In addition to learning with Algorithm 1, we train three types of models on this data using SGD:

•

Multi-head linear attention as in Equation 1.
•

Multi-layer linear attention with a single head.
•

An ordinary Transformer network (Vaswani et al., 2017) with softmax attention, multi-layer perceptron blocks, and layer normalization.

For detailed hyperparameters and optimization procedures, please refer to Section D.1.

Multi-head attention outperforms both multi-layer attention and the full transformer:

We observe that multi-head attention scales effectively with an increasing number of heads, resulting in improved performance. Notably, for $d=2,4$ input dimensions, using $d^{2}$ heads (Figure 1(a)) yields the best performance and is comparable to Algorithm 1, approaching floating-point error precision. In contrast, multi-layer attention models show diminishing returns and performs worse than single-layer attention. Interestingly, adding more layers can sometimes degrade performance. The full transformer model, which incorporates softmax attention, MLP layers and the layer normalization, does not significantly outperform the single-layer linear attention model on this task.

These findings suggest that the type of over-parameterization matters significantly in learning linear attention networks. Interestingly, that multi-head architectures appear to be particularly effective—aligned with the structure of Algorithm 1.

6.2 Does certifiable identifiability predict generalization?

In Lemma 4.1, we developed a certificate that provides a sufficient condition for identifiability. However, it gives a sufficient, not necessary, condition for generalization. To assess the practical relevance of this certificate, we conducted an empirical analysis of convergence in cases where the condition is not satisfied. The results of this analysis are presented in Figure 2.

Associative Memory

Associative Memory (Bietti et al., 2023; Cabannes et al., 2024) is a task of looking up a value in a table with a query. As a single head one-layer linear attention it can be represented with ground truth parameters $\Theta=\{V,Q\}$ where $V,Q\in\mathbb{R}^{2d\times 2d}$ .

\displaystyle V=\begin{bmatrix}0&0\\ 0&I_{d\times d}\end{bmatrix}\quad Q=\begin{bmatrix}I_{d\times d}&0\\ 0&0\end{bmatrix}.

**Problems and tasks:**
[1] Condense the paragraph of the passage on linear attention beginning "We observe that multi-head attention scales" into a bulleted list that keeps its main findings.
[2] Write the next part of the passage on linear attention, starting right after the matrix definitions of V and Q.
The entries that follow the passage on linear attention play no part in this work.

**Supplied material:**
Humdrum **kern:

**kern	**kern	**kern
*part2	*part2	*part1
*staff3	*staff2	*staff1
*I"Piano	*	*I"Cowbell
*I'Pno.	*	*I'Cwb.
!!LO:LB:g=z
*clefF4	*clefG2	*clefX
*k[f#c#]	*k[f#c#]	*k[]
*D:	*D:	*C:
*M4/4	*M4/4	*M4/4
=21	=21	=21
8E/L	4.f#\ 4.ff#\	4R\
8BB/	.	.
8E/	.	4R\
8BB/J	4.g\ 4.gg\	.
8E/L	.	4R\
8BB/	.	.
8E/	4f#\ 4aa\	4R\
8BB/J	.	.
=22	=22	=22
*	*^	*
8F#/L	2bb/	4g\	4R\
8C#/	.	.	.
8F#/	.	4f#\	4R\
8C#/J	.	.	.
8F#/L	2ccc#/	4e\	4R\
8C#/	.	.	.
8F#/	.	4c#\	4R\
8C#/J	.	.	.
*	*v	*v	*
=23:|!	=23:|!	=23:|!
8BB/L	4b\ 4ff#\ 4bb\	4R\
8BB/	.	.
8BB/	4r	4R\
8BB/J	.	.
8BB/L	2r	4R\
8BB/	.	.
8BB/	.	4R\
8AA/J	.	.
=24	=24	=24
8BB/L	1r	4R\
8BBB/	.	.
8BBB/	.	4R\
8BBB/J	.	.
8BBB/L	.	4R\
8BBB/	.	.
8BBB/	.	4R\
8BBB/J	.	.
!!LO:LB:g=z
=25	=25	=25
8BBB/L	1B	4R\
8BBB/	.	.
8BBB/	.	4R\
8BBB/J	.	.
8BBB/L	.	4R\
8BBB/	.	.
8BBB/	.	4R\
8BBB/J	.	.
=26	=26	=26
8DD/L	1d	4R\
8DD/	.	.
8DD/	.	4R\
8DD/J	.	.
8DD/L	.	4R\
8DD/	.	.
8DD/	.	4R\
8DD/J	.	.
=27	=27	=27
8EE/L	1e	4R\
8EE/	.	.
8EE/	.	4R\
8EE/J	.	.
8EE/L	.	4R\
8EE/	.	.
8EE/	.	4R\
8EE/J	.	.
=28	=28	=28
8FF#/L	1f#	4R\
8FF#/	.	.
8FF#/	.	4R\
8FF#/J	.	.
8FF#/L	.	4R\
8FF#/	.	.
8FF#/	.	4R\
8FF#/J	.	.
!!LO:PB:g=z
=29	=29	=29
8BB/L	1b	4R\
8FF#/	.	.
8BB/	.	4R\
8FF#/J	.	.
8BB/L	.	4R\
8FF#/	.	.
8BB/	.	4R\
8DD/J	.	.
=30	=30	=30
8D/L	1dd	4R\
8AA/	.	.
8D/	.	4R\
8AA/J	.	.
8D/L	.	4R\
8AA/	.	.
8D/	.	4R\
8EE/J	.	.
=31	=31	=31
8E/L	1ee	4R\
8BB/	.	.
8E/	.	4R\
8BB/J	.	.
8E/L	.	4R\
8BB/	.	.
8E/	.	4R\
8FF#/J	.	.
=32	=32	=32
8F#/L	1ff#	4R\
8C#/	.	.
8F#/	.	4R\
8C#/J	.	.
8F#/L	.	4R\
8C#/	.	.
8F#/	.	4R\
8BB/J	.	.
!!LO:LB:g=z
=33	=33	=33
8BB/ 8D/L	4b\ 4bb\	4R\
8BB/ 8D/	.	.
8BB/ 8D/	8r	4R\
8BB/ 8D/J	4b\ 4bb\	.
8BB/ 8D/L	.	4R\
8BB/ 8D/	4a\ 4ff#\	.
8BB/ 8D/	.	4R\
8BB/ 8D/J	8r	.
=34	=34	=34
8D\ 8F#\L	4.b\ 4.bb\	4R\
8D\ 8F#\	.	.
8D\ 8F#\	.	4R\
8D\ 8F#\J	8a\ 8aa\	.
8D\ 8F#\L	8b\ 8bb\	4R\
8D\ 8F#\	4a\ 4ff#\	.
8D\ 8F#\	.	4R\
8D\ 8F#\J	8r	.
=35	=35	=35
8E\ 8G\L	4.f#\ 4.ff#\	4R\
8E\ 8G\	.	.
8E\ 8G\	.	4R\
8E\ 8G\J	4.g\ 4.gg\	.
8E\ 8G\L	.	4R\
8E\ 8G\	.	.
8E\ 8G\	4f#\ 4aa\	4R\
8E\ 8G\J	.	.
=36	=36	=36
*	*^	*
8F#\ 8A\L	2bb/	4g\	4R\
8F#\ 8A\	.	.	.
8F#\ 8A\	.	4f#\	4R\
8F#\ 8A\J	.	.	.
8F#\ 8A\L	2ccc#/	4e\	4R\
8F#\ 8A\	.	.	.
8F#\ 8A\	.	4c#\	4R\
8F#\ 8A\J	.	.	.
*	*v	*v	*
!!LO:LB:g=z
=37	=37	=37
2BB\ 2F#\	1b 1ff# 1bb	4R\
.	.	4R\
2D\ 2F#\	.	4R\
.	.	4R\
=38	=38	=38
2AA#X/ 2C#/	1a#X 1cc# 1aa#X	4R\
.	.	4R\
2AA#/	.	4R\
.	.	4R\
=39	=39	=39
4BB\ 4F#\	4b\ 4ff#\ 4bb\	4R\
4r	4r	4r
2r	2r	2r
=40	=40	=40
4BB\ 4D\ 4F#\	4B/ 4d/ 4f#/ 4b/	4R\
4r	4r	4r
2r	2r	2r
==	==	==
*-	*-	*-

**Answers for the tasks:**
[1]
- Multi-head attention improves as the number of heads grows.
- For input dimensions d = 2 and 4, using d² heads performs best. It matches Algorithm 1 and nears floating-point error precision.
- Multi-layer attention shows diminishing returns and does worse than single-layer attention. Extra layers sometimes hurt performance.
- The full transformer, with softmax attention, MLP layers and layer normalization, does not clearly beat single-layer linear attention on this task.

[2]
The data $Z$ is drawn as follows: let $k_{1},k_{2},...,k_{d}\in\mathbb{R}^{d}$ be random variables corresponding to keys in a lookup table, let $v_{1},v_{2},...,v_{d}\in\mathbb{R}^{d}$ be random variables corresponding to values in a lookup table, let $q\in\mathbb{R}^{d}$ be a random variable corresponding to a query to the lookup table, and $\zeta\sim\mathcal{N}(0,I)$ be some random noise, with:

Z=\begin{bmatrix}k_{1}&k_{2}&\ldots&k_{d}&q\\ v_{1}&v_{2}&\ldots&v_{d}&\zeta\end{bmatrix}.

(26)

We set the output vector $y$ to be

y=\text{MHLA}_{\bar{\Theta}}(Z)=\begin{bmatrix}0\\ \sum_{j\in[d]}\langle q,k_{j}\rangle v_{j}\end{bmatrix}.

(27)

Mixture of distributions:

We generate two datasets, one that has identifiable $\lambda_{min}(\Lambda_{D})>0$ and one that is nonidentifiable with $\lambda_{min}(\Lambda_{D})=0$ . The identifiable dataset is generated with $\{k_{j}\}_{j\in[d]}$ and $\{v_{j}\}_{j\in[d]}$ drawn i.i.d $\mathcal{N}(0,I)$ . The query $q$ is chosen to be one of the $\{k_{j}\}_{j\in[d]}$ uniformly at random. The unidentifiable dataset is drawn such that $\{k_{j}\}_{j\in[d]}$ forms a random unitary matrix i.e $\|k_{j}\|=1$ for all $j\in[d]$ and $\langle k_{j},k_{j^{\prime}}\rangle=0$ for all $j\neq j^{\prime}$ . Similarly, $\{v_{j}\}_{j\in[d]}$ is also drawn from a randomly generated unitary matrix. We draw new random unitary matrices for each datapoint, where $q$ is again chosen to be one of the $\{k_{j}\}_{j\in[d]}$ uniformly at random. We set $d=4$ dimensions for both datasets, and draw $N=2^{14}$ samples for each dataset. We mix the two datasets together with a mixing probability ranging from 95% unidentifiable to 100% unidentifiable. In this manner we generate a spread of datasets with different values for $\lambda_{min}(\Lambda_{D})$ that tend to zero.

Certifiable Identifiability for Algorithm 1:

For each dataset, we run algorithm 1 which returns $\hat{\Theta}$ . We compare $\hat{\Theta}$ to the ground truth $\Theta$ in feature space via the distance metric

d(\Theta,\hat{\Theta})\vcentcolon=\|p(\Theta)-p(\hat{\Theta})\|_{F}.

(28)

Here, $p$ is the polynomial given in Lemma 4.1. Recall from Corollary 2 that $p$ defines the equivalence class of parameters that compute the same function, i.e., $\text{MHLA}_{\Theta}=\text{MHLA}_{\hat{\Theta}}$ if and only if $p(\Theta)=p(\hat{\Theta})$ . On each dataset, we measure the certificate value $\lambda_{min}(\Lambda_{D})$ on the x-axis vs. $d(\Theta,\hat{\Theta})$ on the y-axis. In Figure 2, we see that as the certificate value increases, $d(\Theta,\hat{\Theta})$ decreases, indicating that $\text{MHLA}_{\Theta}$ and $\text{MHLA}_{\hat{\Theta}}$ compute the same function.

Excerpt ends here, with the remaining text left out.